**課題一覧**
1. 本文を二文で要約してください。
2. 本文のうち、「医療費削減策の一環として医薬」で始まり「限ったのだと言われたものだ。」までの部分を、一字一句変えずに書き写してください。

**本文**
· · · ·
阿部和也の人生のまとめブログ

私(阿部和也)がこれまで学んだとこ、考えたことなどをまとめていきます。読んだ本や記事をきっかけにしていることが多いのですが、読書日記ではありません。

2017年06月

医療費削減策の一環として医薬分業と後発医薬品(いわゆるジェネリック)導入が推進されているが、著者らは効果に疑問を投げかけている。

調剤薬局が大きな利益を上げていることは、一時話題になった事実である。厚生労働省がそれを問題視している可能性があることは、在宅療養支援診療所の制度が設けられた際に、24時間対応の薬局がほとんどなかったことからもうかがわれた。在宅療養支援診療所は24時間の対応を求められているのだから、提携する薬局も24時間対応とするか、院内処方で薬を出すしかない。実質的な院内処方への誘導策で、医薬分業を見限ったのだと言われたものだ。
· · · ·
**提示資料**
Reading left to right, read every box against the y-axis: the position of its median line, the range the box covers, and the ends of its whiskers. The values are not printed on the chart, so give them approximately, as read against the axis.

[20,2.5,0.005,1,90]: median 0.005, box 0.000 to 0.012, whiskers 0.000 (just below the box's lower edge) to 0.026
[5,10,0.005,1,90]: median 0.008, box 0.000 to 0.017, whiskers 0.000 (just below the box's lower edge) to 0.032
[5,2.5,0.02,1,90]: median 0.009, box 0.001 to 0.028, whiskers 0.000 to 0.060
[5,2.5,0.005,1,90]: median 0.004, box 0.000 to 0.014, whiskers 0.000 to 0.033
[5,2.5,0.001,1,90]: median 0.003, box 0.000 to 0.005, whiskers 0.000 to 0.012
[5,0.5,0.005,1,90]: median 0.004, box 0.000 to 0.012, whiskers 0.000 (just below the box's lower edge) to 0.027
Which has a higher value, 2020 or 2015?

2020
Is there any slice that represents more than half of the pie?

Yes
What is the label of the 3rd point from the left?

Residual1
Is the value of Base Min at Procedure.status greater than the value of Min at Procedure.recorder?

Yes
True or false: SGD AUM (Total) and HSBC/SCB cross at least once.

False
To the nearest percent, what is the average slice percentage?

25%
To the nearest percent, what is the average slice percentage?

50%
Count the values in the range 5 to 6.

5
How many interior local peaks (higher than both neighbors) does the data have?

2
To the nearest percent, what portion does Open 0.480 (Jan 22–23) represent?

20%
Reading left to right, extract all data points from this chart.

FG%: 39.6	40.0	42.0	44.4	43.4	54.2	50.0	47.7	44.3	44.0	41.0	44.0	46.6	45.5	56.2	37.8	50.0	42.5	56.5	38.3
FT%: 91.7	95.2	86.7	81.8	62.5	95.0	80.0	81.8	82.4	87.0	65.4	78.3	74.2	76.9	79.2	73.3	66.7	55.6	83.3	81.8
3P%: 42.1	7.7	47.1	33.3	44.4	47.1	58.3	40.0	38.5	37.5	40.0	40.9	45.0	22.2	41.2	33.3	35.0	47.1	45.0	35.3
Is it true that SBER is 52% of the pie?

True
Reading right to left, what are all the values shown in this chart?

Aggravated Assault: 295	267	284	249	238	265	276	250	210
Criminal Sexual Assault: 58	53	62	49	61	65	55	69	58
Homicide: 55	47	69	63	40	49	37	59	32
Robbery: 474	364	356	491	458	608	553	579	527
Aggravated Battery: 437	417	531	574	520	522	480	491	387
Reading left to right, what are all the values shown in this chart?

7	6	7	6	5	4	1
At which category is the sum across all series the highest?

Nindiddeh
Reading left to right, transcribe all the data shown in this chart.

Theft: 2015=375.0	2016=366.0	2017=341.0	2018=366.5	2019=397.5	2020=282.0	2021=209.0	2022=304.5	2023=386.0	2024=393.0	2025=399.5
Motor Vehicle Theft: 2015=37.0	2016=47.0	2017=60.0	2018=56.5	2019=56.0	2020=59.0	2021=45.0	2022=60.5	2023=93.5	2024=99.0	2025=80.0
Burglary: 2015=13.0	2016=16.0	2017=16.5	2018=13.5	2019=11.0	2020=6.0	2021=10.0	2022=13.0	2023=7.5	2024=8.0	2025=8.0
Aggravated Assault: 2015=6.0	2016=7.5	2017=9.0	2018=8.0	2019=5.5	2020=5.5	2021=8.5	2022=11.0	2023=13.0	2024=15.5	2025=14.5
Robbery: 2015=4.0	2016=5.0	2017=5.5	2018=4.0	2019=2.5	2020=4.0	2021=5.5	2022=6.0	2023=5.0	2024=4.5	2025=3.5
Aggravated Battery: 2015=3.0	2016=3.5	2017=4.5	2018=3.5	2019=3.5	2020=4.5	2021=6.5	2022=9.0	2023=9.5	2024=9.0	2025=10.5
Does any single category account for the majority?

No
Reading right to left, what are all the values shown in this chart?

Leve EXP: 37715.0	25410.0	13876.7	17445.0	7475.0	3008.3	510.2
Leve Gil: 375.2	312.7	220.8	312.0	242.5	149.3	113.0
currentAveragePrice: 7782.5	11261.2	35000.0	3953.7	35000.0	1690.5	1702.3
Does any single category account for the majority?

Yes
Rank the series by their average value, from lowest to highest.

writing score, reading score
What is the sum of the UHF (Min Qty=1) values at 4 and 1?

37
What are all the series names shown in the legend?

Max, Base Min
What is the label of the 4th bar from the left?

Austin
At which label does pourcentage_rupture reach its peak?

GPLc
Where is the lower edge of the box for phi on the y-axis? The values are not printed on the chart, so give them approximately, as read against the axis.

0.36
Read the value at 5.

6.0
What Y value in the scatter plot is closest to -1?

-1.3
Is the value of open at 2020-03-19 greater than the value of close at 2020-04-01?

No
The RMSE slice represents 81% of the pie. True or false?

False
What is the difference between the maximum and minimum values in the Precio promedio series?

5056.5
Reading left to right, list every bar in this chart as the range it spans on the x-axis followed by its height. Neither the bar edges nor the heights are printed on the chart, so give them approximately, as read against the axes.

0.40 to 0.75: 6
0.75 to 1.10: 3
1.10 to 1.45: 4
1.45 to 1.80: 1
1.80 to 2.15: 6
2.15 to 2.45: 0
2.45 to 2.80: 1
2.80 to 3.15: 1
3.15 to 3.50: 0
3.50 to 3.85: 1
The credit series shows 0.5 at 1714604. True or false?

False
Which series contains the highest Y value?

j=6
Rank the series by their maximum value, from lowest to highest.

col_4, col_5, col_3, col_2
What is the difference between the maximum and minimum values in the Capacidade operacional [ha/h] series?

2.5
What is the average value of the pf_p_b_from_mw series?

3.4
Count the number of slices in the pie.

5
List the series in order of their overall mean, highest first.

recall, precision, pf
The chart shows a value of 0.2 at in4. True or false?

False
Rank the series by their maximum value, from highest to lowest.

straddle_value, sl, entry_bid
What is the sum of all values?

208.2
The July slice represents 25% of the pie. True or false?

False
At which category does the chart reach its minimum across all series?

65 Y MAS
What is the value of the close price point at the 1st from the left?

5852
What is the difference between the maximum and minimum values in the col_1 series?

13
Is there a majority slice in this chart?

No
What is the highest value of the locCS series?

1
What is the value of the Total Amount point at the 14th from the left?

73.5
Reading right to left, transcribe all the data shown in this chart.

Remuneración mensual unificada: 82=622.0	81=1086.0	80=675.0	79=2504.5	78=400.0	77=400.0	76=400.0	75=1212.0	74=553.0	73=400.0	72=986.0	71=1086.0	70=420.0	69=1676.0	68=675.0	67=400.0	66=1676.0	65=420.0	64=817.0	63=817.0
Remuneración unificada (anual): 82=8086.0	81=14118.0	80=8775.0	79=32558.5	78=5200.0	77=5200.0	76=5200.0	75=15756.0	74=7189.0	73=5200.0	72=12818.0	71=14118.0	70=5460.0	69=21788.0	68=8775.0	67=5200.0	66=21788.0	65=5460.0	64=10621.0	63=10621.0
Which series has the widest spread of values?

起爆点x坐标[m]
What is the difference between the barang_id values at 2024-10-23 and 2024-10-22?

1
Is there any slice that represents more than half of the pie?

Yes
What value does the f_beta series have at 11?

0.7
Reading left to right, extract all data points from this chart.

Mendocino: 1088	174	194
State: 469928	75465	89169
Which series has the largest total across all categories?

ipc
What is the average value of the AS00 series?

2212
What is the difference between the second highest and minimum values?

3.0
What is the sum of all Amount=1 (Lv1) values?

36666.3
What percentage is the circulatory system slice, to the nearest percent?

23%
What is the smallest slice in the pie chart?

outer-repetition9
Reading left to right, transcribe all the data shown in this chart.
· · · ·
**解答一覧**
1. 医療費削減策の一環として医薬分業と後発医薬品の導入が推進されているが、著者らはその効果に疑問を投げかけている。厚生労働省が調剤薬局の大きな利益を問題視している可能性は、在宅療養支援診療所の制度ができた際に24時間対応の薬局がほとんどなかったことからうかがわれ、この制度は実質的な院内処方への誘導策で、医薬分業を見限ったのだと言われた。

2.
医療費削減策の一環として医薬分業と後発医薬品(いわゆるジェネリック)導入が推進されているが、著者らは効果に疑問を投げかけている。

調剤薬局が大きな利益を上げていることは、一時話題になった事実である。厚生労働省がそれを問題視している可能性があることは、在宅療養支援診療所の制度が設けられた際に、24時間対応の薬局がほとんどなかったことからもうかがわれた。在宅療養支援診療所は24時間の対応を求められているのだから、提携する薬局も24時間対応とするか、院内処方で薬を出すしかない。実質的な院内処方への誘導策で、医薬分業を見限ったのだと言われたものだ。